In case you missed Trump's latest antics living safely 7000 miles away:
• On Thursday, Trump's lawyers argued that the Pennsylvania vote Biden won was "rigged" by "communist money" in a scheme devised by Venezuelan strongman Hugo Chavez, using compromised voting machines and hacked vote-counting software to steal millions of Trump votes. There are a few problems with the case: 1. There isn't the slightest evidence to support it. 2. The same machines and software somehow managed to correctly elect Trump in other states. 3. Chavez has been dead for seven years. It's hard to track them all, but by my count, Trump has now lost at least 29 election lawsuits so far. Including this one, dismissed by a federal judge at the weekend.
• On Tuesday, two Republican officials refused to certify the Detroit vote Biden won massively, claiming what seem to be utterly bogus irregularities. No surprise from the Chavez team. But the Detroit vote was essential to Biden winning Michigan by about 150,000 votes. A huge outcry arose when thousands of Michigan locals heard about this and took to Zoom. The officials backed down, reversed themselves and certified the vote. Then Trump called the officials, and afterwards they said they wanted to reverse their reversal and decertify their certification. The Michigan Secretary of State said: Yeah nah, no backsies.
• On Friday, still trying to steal the state, Trump called the two Republican leaders of the Michigan legislature to the White House. He said it was to discuss Covid and other issues. It was plain the topic was how the state legislature might overturn the Biden vote. And the leaders, to their great credit so far, apparently refused to join Trump's latest scam. They said nothing they were told by Trump convinced them the normal process of certification should be delayed. Good news, if they don't reverse themselves too.
What the hell is going on? Norton has it right. Trump the showman is putting on a show, or more precisely he's running a bluff, like in a card game. Why? I'll let Ed Norton explain. He, after all, starred in Rounders, a 1998 film about the underworld of high stakes poker.
He wrote on Twitter: "I'm no political pundit but I grew up w a dad who was a federal prosecutor & he taught me a lot & I've also sat a fair amount of poker w serious players & l'll say this: I do not think Trump is trying to 'make his base happy' or 'laying the groundwork for his own network' or that 'chaos is what he loves'.
"The core of it is that he knows he's in deep, multi-dimensional legal jeopardy & this defines his every action. We're seeing 1) a tactical delay of the transition to buy time for coverup & evidence suppression 2) above all, a desperate endgame. ... Which is to create enough chaos & anxiety about peaceful transfer of power, & fear of irreparable damage to the system, that he can cut a Nixon-style deal in exchange for finally conceding. But he doesn't have the cards. His bluff after 'the flop' has been called in court...

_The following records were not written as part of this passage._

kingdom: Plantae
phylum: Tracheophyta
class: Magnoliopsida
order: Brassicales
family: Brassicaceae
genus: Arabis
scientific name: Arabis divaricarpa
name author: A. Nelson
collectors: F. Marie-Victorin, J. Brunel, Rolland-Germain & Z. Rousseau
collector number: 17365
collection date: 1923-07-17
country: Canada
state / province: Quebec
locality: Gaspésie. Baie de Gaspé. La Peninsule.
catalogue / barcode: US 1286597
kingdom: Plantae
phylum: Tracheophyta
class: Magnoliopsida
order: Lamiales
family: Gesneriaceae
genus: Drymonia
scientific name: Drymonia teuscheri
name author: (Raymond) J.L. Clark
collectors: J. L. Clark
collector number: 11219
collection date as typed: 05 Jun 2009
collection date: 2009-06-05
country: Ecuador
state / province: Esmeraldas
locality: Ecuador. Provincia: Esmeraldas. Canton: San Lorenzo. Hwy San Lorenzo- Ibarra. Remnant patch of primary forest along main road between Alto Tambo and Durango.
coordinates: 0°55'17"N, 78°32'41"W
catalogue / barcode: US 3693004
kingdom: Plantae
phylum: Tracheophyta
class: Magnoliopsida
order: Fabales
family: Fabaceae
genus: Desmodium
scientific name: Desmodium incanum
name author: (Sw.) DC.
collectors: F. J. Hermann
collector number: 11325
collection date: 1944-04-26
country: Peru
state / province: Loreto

"His 'turn card' bluff will be an escalation & his 'River card' bluff could be really ugly. But they have to be called. We cannot let this mobster bully the USA into a deal to save his ass by threatening our democracy. THAT is his play. But he's got junk in his hand. So call him.
"His contemptible, treasonous, seditious assault on the stability of our political compact isn't about 2024, personal enrichment or anything else other than trying to use chaos & threat to the foundation of the system as leverage to trade for a safe exit. Call. His. Bluff."
That, my friends, is the single best explanation of what's going on here. Trump is playing poker with America. His goal is to escape from the many potential legal charges he may face. At the federal level, for alleged corruption and obstruction of justice, as well as possible state charges for bank fraud and tax evasion. In addition, one state attorney general told me, he could get hit with massive civil fines for everything from unpaid taxes to his negligent Covid response.
Horrible, yes. But there is a silver lining here. Assuming the pretend coup fails, Trump is giving those of us who want him in prison the ammo to demand it. Yes, everyone agrees Biden must reach out to Trump's voters; whatever you think of their taste in leaders, they number almost half the vote. But Trump is not his voters. Every day this high-stakes game of chicken with our democracy continues undermines America, delays the presidential transition, delays our Covid response and kills Americans.
So I'm with Ed. There can be no pardons for enemies of the Constitution or would-be tyrants. No leniency. No looking the other way. Sorry. This has now crossed the line.
Or as Ed Norton put it: Call his bluff.
• Dick Brass was vice-president of Microsoft and Oracle for almost two decades. His firm Dictronics developed the first modern dictionary-based spellcheck and he was an editor at the Daily News, NY.